# Mundo se aproxima do limite de 1,5°C, alerta ONU

> O relatório da ONU (PNUMA) indica que o mundo se aproxima do limite de 1,5°C de aquecimento global, com risco de ultrapassagem temporária. O fenômeno El Niño agrava o cenário, elevando a probabilidade de exceder a meta climática de Paris. As análises apontam necessidade urgente de redução de emissões para evitar consequências irreversíveis.

*Calendário da Paz · Bem-estar · 07 de setembro de 2026 · Daniel Couto*

O mundo se aproxima do limite de 1,5°C de aquecimento global, alerta a ONU. Análises do PNUMA indicam risco de ultrapassagem temporária, com El Niño agravando o cenário.

O limite de 1,5°C de aquecimento global, referência central do Acordo de Paris, está cada vez mais próximo de ser ultrapassado. A ONU alerta que o desafio climático agora inclui limitar a duração e a intensidade de uma eventual ultrapassagem temporária, reduzindo impactos sobre populações e ecossistemas.

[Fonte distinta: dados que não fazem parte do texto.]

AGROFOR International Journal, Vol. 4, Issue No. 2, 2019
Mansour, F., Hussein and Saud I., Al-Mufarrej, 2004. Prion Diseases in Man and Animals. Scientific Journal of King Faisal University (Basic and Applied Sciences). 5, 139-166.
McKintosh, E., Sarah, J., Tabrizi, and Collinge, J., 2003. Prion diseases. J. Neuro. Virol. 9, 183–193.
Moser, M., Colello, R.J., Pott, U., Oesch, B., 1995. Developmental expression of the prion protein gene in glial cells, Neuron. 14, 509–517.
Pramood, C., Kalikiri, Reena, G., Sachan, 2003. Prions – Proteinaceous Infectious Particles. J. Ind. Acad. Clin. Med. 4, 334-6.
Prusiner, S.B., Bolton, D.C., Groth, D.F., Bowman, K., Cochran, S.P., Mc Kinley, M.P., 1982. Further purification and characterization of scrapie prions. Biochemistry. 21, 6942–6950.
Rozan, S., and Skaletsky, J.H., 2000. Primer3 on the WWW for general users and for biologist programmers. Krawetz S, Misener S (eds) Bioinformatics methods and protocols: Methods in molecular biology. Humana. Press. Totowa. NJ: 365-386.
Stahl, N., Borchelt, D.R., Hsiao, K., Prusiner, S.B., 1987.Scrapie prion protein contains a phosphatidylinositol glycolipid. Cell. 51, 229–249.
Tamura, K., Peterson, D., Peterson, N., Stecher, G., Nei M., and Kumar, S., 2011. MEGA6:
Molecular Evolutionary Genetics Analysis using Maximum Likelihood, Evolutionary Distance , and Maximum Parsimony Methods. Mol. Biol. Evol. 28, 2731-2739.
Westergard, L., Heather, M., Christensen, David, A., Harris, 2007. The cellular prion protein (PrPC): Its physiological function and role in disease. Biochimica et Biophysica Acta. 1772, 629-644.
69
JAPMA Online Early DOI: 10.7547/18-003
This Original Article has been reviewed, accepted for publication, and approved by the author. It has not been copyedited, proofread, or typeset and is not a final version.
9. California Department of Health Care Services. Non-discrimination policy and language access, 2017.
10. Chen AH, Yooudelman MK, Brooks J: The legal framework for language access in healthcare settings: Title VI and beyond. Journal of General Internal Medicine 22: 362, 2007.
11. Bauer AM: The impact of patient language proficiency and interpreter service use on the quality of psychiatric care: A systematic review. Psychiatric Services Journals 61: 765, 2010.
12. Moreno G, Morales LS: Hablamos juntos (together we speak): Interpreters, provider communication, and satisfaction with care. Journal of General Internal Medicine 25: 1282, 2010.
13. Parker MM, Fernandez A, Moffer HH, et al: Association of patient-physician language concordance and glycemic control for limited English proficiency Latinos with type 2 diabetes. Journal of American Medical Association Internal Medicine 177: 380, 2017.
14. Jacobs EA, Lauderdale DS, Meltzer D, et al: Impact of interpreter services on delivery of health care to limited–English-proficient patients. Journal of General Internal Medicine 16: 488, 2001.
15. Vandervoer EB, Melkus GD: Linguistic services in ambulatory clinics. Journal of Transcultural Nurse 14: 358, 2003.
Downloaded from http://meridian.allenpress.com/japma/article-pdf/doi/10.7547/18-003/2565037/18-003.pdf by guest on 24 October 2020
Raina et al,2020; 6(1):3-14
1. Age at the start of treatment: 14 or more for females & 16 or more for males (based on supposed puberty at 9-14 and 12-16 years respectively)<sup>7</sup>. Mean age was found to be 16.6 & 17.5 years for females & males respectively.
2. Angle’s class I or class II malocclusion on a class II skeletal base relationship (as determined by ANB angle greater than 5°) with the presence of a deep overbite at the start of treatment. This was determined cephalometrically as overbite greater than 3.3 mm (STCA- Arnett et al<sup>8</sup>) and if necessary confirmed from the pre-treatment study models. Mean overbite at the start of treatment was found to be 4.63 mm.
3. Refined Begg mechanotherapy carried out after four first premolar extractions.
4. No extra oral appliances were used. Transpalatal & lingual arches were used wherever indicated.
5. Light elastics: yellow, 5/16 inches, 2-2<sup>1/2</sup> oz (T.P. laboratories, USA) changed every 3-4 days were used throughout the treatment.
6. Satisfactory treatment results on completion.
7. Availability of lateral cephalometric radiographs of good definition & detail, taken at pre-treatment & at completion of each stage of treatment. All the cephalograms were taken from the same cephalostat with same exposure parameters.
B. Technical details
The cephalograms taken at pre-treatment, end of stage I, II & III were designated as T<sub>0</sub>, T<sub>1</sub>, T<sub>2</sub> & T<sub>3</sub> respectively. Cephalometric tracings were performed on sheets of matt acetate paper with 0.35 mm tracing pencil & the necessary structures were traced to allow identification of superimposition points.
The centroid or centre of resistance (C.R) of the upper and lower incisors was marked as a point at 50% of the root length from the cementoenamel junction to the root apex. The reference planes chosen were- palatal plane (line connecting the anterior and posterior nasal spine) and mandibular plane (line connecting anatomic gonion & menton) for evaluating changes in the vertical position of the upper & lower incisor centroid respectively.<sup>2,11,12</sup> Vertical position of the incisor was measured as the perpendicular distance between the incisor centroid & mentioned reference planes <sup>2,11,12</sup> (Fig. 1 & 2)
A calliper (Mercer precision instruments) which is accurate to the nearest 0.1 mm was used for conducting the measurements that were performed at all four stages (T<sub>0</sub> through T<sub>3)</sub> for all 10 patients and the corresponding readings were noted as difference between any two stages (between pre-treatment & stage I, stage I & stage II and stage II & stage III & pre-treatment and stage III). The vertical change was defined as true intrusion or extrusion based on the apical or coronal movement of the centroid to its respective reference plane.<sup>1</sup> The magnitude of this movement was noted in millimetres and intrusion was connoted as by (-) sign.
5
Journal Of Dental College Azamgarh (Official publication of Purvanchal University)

Análises recentes do Programa das Nações Unidas para o Meio Ambiente (PNUMA) indicam que o aumento de 1,5°C em relação aos níveis pré-industriais pode deixar de ser uma meta alcançável sem um período de "excesso" (overshoot). Nesse cenário, a temperatura global ultrapassa o limite e, depois, volta a ficar abaixo dele, mas apenas com forte redução das emissões.

O alerta ocorre em momento de pressão crescente sobre o sistema climático. O retorno do El Niño, fenômeno natural que aquece as águas do Pacífico tropical, pode agravar temporariamente o quadro. A possibilidade de um El Niño de forte intensidade, com pico previsto para o fim do ano, eleva ainda mais as temperaturas globais e a probabilidade de eventos extremos.

O secretário-geral da ONU, António Guterres, resumiu o cenário: "El Niño está assumindo proporções enormes diante de nossos olhos". Ele acrescentou que "a ciência não deixa espaço a dúvidas: o planeta encontra-se em águas desconhecidas, que estão aquecendo". Para Guterres, "o mundo encontra-se em uma zona de perigo".

O El Niño, por si só, não é responsável pela mudança climática, mas pode intensificar o aquecimento ao ocorrer em um planeta já aquecido pelo acúmulo de gases de efeito estufa. A causa estrutural do aquecimento está relacionada principalmente às emissões de dióxido de carbono e de outros gases de efeito estufa.

O limite de 1,5°C tornou-se referência no Acordo de Paris, firmado em 2015, quando os países se comprometeram a manter o aumento "bem abaixo" de 2°C e a prosseguir esforços para limitá-lo a 1,5°C. Quanto maior o aquecimento, maiores os riscos de eventos extremos, perda de biodiversidade, elevação do nível do mar e prejuízos à agricultura.

As emissões globais permanecem elevadas, e os compromissos dos governos ainda não são suficientes para uma trajetória compatível com as metas. A questão passa a ser não apenas se o limite será ultrapassado, mas também quanto a temperatura subirá, por quanto tempo e com que rapidez será possível reduzir o aquecimento.

Cada fração de grau tem impacto. A redução rápida das emissões, com descarbonização da economia, expansão de renováveis, eficiência energética e eletrificação dos transportes, segue fundamental. Também pode ser necessário retirar CO₂ da atmosfera, por meio de reflorestamento e tecnologias de captura, mas essas medidas não substituem a redução das emissões.

Medidas de adaptação tornam-se cada vez mais necessárias: cidades preparadas para ondas de calor, sistemas agrícolas resistentes à seca e infraestrutura para chuvas intensas. As mudanças climáticas ultrapassam a dimensão ambiental e alcançam áreas econômica e social, com impactos sobre segurança alimentar, migração e saúde pública.

O alerta da ONU não deve ser interpretado de forma fatalista. O El Niño é natural e deverá perder força, como em episódios anteriores. O aquecimento provocado pelos gases de efeito estufa, porém, permanece enquanto as emissões continuarem elevadas. Uma eventual ultrapassagem de 1,5°C não significa que os esforços deixem de importar: cada décimo de grau evitado reduz riscos e impactos.

O planeta atravessa uma fase de crescente instabilidade climática. A "zona de perigo" mencionada por Guterres expressa a redução da margem de segurança. O limite de 1,5°C pode ser ultrapassado, mas o desafio é evitar que o aquecimento avance ainda mais e reduzir o tempo em que a temperatura permanecerá acima desse patamar.